A collection of linguistic data, either compiled as written texts or as a transcription of recorded speech. The main purpose of a corpus is to verify a hypothesis about language - for example, to determine how the usage of a particular sound, word, or syntactic construction varies. Corpus linguistics deals with the principles and practice of using corpora in language study.
Various types of Corpus
Annotated corpus - An annotated corpus may be considered to be a repository of linguistic information, because the information which was implicit in the plain text has been made explicit through concrete annotation.
Comparable (reference) corpus - A type of corpus used for comparison of different languages.

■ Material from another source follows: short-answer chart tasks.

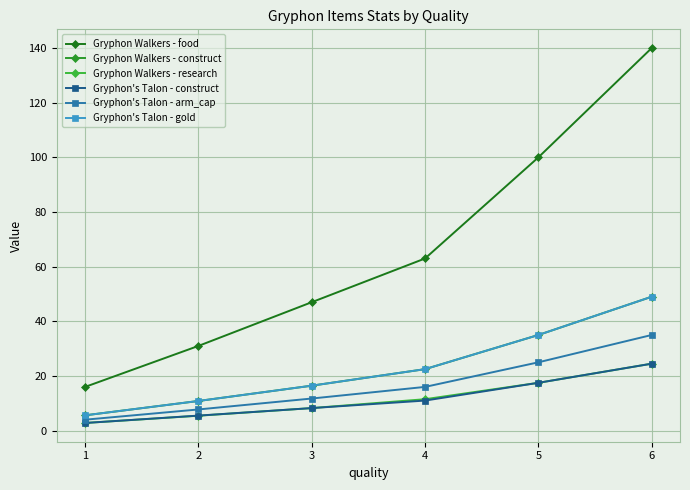

What is the difference between the Gryphon Walkers - research values at 3 and 1?

5.5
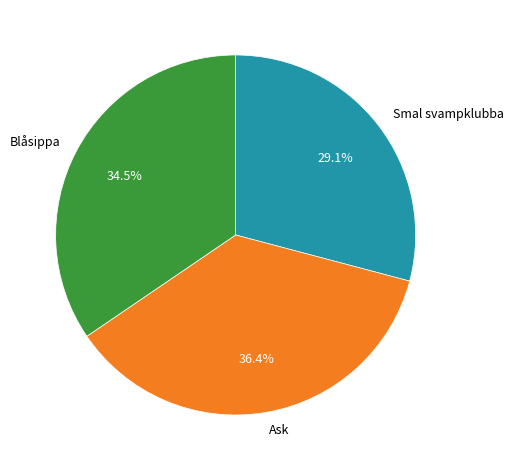

Is Blåsippa the majority of the pie?

No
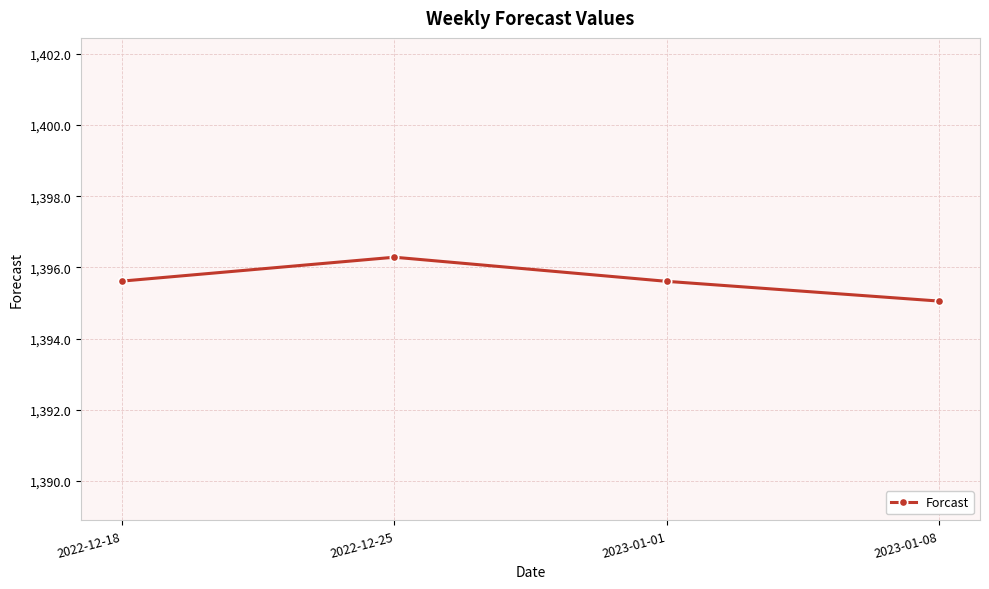

What is the value of the 4th point from the left?

1395.1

Monitor corpus - A type of corpus which is a growing, non-finite collection of texts, of primary use in lexicography. Monitor corpus reflects language changes in a constant growth rate of corpora, leaving untouched the relative weight of its components (i.e. balance) as defined by the parameters.
Monolingual corpus - A type of corpus which contains texts in a single language .
Multilingual corpus - A type of corpus which represents small collections of individual monolingual corpora (or sub-corpora) in the sense that they use the same or similar sampling procedures and categories for each language but contain completely different texts in those several languages (for two languages bilingual corpus).
Parallel (aligned) corpus - A type of multilingual corpus where texts in one language and their translations into other languages are aligned, sentence by sentence, preferably phrase by phrase.
Reference corpus - A type of corpus that is composed on the basis of relevant parameters and should include spoken and written, formal and informal language representing various social and situational strata.
Spoken corpus - A type of corpora that contain texts of spoken language.
Unannotated corpus - A type of corpora that are in raw states of plain text; opposed to annotated corpora.
Speech corpus – A large collection of audio recordings of spoken language. Most speech corpora also have additional text files containing transcriptions of the words spoken and the time each word occurred in the recording.
Speech corpora can be divided into two types:
(1) Read Speech - which includes
• Book excerpts;
• Broadcast news;
• Lists of words;
• Sequences of numbers.
(2) Spontaneous Speech - which includes:
• Dialogs & Meetings - between two or more people;
• Narratives - a person telling a story;
• Map-tasks - one person explains a route on a map to another;
• Appointment-tasks - two people try to find a common meeting time based on individual schedules.